Too many connections errors after switch to PHP-CGI

bohman

Hi! After the migration to PHP-CGI a couple of months ago I've started seeing a lot of errors - especially "Too many connections". Is there anything that can be done to mitigate this? I've attempted to cache the application as much as I can, and a particularly overloaded part was rewritten to be static, but these errors remain. I did not experience them on PHP-FPM.

For reference, this is a Laravel application with roughly 1000-2000 page views per day. I'm seeing traffic drop and several warnings cropping up in search console as well. Is it time for me to consider moving to a VPS instead of a shared instance? PHP-FPM on Nginx might be an option, but since I'm reliant on .htaccess I would need to figure out how to replace that logic first.

Any input greatly appreciated.

Cheers,
Linus

sean

bohman it's very possible that PHP-CGI is contributing to this. Nginx+FPM usually does help, but your concern about htaccess is a valid one. If you can make it work without htaccess then I really recommend FPM.

It's also possible that's not actually your own site causing the problem. If you would like us to look into it then please email support to let us know which site and the date/time/tz that you saw the errors.

kierenp

FWIW I'm also seeing this on a Django site. My monitoring is picking up occasional outages due to too many MySQL connections. My site is very low traffic and (looking at the log traffic) it doesn't seem to be my site that's causing the issue. I'll drop support an email with further details. @bohman It's perhaps worth checking the same before you do any re-engineering.

bohman

Yeah, I'll drop an e-mail to support too. Thanks!

etienneh

Please do update this thread if you find any details, seeing the same issue with a django app.

josearr

Same error here quite often with a Django app since I migrated from Webfaction (not Php issue as the OP).

sean

josearr The database service is shared by all customers regardless of the type of application they're running.

What we think might be happening is:

A botnet or some other bad actor starts hitting common target URLs (like Wordpress xmlrpc.php etc) on a shared server.
Many PHP-CGI processes are spawned, along with their individual database connections
System load rises so processes run slower, which means individual DB connections are open longer, exacerbating the problem
Eventually the system-wide DB connection limit is hit and the problem then affects other apps.
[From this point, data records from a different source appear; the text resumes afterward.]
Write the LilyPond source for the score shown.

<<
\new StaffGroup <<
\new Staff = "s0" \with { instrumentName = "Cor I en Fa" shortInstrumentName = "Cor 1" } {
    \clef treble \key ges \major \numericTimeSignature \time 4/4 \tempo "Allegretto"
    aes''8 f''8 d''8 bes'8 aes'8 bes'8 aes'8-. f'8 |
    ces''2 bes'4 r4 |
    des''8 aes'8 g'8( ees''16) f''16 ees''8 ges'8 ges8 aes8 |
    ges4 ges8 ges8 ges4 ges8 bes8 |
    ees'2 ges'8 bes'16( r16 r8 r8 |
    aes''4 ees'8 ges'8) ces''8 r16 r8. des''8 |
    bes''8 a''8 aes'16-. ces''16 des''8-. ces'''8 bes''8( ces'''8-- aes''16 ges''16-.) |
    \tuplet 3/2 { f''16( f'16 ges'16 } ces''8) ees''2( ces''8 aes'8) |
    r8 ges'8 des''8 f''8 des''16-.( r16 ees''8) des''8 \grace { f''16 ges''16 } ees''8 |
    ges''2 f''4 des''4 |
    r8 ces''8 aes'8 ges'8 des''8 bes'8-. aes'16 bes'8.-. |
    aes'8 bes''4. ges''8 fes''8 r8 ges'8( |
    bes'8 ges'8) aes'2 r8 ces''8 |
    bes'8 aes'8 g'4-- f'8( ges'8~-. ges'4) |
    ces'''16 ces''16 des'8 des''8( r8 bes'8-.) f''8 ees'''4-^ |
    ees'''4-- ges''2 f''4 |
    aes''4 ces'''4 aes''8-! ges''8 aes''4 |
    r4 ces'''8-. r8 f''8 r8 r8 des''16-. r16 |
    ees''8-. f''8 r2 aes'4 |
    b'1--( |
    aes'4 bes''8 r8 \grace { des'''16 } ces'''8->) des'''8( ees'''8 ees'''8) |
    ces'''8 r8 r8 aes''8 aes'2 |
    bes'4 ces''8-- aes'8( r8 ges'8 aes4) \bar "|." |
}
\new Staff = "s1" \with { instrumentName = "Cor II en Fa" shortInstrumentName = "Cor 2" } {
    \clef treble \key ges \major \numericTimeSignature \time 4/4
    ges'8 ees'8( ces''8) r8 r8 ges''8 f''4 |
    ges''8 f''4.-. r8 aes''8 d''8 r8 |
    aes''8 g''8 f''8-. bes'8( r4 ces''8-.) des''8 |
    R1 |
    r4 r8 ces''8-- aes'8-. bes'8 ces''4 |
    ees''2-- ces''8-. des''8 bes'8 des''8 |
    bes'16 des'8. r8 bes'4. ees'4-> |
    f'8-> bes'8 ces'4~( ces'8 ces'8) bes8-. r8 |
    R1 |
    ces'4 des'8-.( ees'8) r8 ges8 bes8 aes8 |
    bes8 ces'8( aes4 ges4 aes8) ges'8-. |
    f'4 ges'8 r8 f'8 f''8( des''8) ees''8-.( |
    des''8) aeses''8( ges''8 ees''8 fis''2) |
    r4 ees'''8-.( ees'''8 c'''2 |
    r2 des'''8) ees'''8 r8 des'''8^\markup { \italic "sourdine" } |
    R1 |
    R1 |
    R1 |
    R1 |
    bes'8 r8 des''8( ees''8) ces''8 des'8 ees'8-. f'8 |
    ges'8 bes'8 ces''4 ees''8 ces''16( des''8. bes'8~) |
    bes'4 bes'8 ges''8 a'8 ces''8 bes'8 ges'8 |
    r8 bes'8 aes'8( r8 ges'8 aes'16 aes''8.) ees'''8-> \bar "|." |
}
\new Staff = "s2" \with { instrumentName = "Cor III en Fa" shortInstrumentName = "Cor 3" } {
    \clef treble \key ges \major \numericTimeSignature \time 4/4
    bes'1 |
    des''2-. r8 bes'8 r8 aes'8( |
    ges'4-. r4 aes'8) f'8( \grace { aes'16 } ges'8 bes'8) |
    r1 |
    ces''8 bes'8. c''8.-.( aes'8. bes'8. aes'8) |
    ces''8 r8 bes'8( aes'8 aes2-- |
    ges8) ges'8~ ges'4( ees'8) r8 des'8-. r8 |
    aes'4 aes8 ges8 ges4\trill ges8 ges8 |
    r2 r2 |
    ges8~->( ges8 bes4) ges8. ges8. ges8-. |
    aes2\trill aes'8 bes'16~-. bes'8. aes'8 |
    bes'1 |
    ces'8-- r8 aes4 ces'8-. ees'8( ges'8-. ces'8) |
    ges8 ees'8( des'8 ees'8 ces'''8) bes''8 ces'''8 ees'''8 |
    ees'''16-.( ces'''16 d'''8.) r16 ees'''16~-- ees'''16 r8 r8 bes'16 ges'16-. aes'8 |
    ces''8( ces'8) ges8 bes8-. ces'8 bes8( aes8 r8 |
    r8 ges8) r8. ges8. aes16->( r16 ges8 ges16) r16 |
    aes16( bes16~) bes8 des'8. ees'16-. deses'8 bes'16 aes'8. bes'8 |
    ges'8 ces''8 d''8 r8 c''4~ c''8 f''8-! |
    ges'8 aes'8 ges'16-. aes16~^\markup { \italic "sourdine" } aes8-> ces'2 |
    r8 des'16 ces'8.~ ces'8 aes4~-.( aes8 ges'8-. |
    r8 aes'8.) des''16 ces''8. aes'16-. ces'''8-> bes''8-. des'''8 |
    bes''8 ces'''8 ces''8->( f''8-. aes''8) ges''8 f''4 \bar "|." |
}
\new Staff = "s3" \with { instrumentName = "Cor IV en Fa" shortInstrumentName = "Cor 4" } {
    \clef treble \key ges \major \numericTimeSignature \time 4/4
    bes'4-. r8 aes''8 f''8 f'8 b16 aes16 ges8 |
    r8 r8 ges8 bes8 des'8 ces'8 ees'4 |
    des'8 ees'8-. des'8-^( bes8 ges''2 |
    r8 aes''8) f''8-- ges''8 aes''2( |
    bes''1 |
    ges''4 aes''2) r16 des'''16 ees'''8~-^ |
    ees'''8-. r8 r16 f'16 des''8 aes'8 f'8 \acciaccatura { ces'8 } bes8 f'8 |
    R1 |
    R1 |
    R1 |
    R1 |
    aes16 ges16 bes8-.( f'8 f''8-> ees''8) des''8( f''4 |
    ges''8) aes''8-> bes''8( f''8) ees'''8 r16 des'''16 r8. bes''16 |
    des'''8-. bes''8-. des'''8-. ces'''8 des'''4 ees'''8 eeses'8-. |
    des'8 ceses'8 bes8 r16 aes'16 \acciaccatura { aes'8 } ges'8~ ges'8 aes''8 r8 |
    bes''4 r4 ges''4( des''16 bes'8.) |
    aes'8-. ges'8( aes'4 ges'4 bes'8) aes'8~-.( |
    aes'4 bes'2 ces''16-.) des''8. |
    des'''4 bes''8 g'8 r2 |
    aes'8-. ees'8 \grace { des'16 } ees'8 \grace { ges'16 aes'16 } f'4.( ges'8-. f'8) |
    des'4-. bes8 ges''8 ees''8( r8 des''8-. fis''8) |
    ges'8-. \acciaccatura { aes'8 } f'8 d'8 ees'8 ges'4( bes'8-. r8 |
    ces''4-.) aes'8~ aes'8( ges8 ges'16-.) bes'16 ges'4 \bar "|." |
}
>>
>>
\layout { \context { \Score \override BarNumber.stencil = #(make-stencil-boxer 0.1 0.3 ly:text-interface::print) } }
We're working to resolve this as soon as possible. In the interim some possible ways to mitigate the effects of this are:

Minimize your database hits by using whatever caching capabilities your application provides.
Use a private database instance (MariaDB or PostgreSQL) so that you're not subject to a shared systemwide connection limit.

igor

Maybe it would help if wait_timeout on DB server is lowered from 28800 seconds (8 hours) to something more reasonable? As I understand it this way some app can keep open connection for 8 hours without even using it.

sean

igor hmm, will pass that along to the sysadmin.

etienneh

If this is a system-wide issue, maybe some temporary fixes can be:

provide a quick installer for a private instance
provide a migration script from/to a private instance?

Just suggesting because it's a frustrating experience to have your application limited like this, but because any effort here is likely temporary and of course running a custom db counts against application/memory limits.

... and doing this for multiple apps will have quite the overhead ;P

sean

etienneh great suggestions, thanks! and I hear on you the frustration.

igor

@sean Are you maybe creating backups or some other DB maintenance at about 22:00-22:20 UTC? 🙂

I just witnessed active connections skyrocket from 180 to 250 (and too many connections) in two seconds, after that it plummeted to around 20 connections and stayed there. I assume it started at around 20-40 and pushed to 250 really fast. Seems to happen at approximately the same time every day.

etienneh

igor can corroborate that my monitoring alert fires at 2PM PST (UTC-8) consistently.

sean

igor etienneh yep, earlier today we determined that the backups seem to line up with most of these problems. We're looking into ways to reduce the impact that the backups have.

etienneh

sean any news? :-)
Still getting daily crash reports and downtime alerts

sean

etienneh still working on it. It's likely we'll have to stop backing up the largest DBs, will notify the affected customers if it comes to that.

etienneh

sean would it be possible to backup with a jitter? Each new dB gets a random timeslot in which the backups occur?

etienneh

sean Any news? 🙂

sean

etienneh I don't think the current backup setup can do that, but I'll pass the suggestion along.

etienneh

And thoughts on providing a quick installer for a private instance or a migration script from/to a private instance?

Still getting daily crashes and downtime alerts 😉

etienneh

Actually @sean I tried to do the migration myself and I'm still getting errors on the private instance. So something must be wrong that's not adding up?

sean

etienneh sorry, no migration script or installer available yet. We're still working on improving the backups.

System load was not high during the backups today (a few minutes ago) so your own private instance should not have been affected by that. Feel free to email support with the details about your private instance whatever apps are using it so we can look into it further.